What to work on: Output each record below exactly. No images go in the copy.

Material supplied:
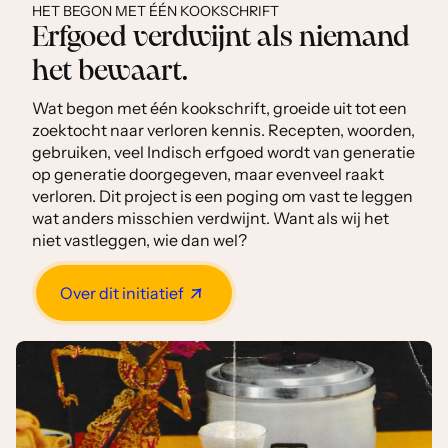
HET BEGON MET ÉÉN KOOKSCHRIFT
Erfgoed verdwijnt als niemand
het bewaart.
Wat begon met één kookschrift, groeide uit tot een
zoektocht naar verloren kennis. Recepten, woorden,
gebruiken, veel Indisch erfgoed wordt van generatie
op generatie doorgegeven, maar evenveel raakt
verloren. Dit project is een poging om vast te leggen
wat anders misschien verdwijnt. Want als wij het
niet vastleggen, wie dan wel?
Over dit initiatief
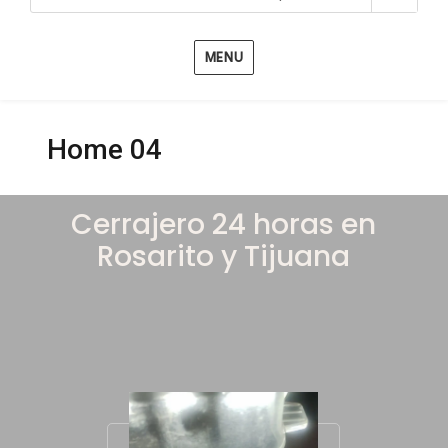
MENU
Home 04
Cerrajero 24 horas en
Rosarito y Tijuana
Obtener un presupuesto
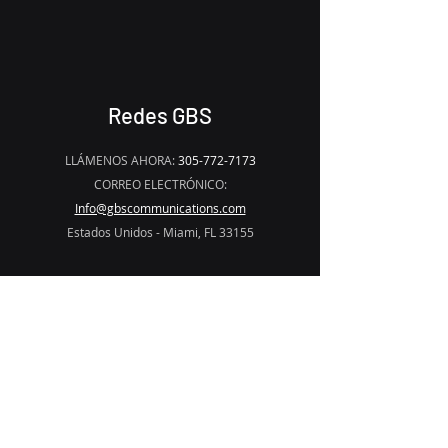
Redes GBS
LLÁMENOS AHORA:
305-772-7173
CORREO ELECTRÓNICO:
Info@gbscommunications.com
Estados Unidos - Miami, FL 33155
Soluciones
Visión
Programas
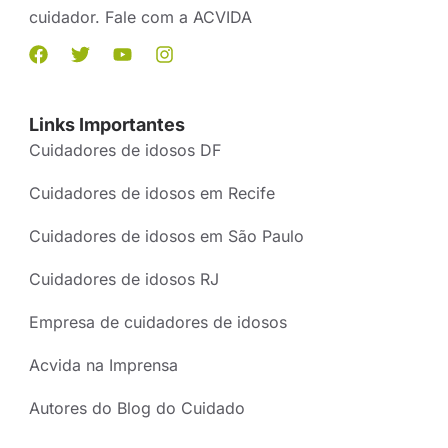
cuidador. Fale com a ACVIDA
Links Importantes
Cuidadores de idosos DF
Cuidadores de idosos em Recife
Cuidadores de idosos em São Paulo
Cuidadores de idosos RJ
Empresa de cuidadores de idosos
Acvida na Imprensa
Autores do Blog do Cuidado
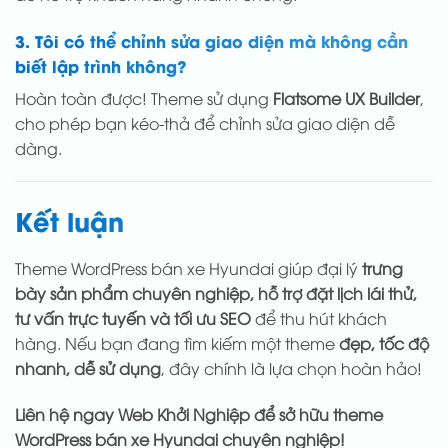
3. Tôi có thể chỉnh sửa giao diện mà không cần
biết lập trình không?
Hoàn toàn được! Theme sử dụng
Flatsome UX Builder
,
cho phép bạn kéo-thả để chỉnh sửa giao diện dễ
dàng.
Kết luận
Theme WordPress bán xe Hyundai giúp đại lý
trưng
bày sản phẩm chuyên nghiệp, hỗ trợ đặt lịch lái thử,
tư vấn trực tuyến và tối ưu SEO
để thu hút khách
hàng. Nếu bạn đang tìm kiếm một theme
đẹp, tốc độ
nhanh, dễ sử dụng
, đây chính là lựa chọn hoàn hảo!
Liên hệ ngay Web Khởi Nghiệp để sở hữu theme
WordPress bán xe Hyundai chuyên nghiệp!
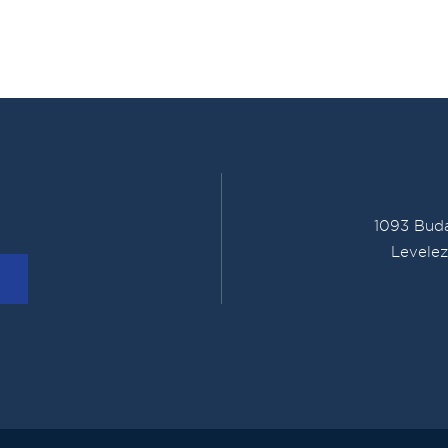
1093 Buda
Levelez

Answer below:
HET BEGON MET ÉÉN KOOKSCHRIFT
Erfgoed verdwijnt als niemand
het bewaart.
Wat begon met één kookschrift, groeide uit tot een
zoektocht naar verloren kennis. Recepten, woorden,
gebruiken, veel Indisch erfgoed wordt van generatie
op generatie doorgegeven, maar evenveel raakt
verloren. Dit project is een poging om vast te leggen
wat anders misschien verdwijnt. Want als wij het
niet vastleggen, wie dan wel?
Over dit initiatief
MENU
Home 04
Cerrajero 24 horas en
Rosarito y Tijuana
Obtener un presupuesto
Redes GBS
LLÁMENOS AHORA:
305-772-7173
CORREO ELECTRÓNICO:
Info@gbscommunications.com
Estados Unidos - Miami, FL 33155
Soluciones
Visión
Programas
cuidador. Fale com a ACVIDA
Links Importantes
Cuidadores de idosos DF
Cuidadores de idosos em Recife
Cuidadores de idosos em São Paulo
Cuidadores de idosos RJ
Empresa de cuidadores de idosos
Acvida na Imprensa
Autores do Blog do Cuidado
3. Tôi có thể chỉnh sửa giao diện mà không cần
biết lập trình không?
Hoàn toàn được! Theme sử dụng
Flatsome UX Builder
,
cho phép bạn kéo-thả để chỉnh sửa giao diện dễ
dàng.
Kết luận
Theme WordPress bán xe Hyundai giúp đại lý
trưng
bày sản phẩm chuyên nghiệp, hỗ trợ đặt lịch lái thử,
tư vấn trực tuyến và tối ưu SEO
để thu hút khách
hàng. Nếu bạn đang tìm kiếm một theme
đẹp, tốc độ
nhanh, dễ sử dụng
, đây chính là lựa chọn hoàn hảo!
Liên hệ ngay Web Khởi Nghiệp để sở hữu theme
WordPress bán xe Hyundai chuyên nghiệp!
1093 Buda
Levelez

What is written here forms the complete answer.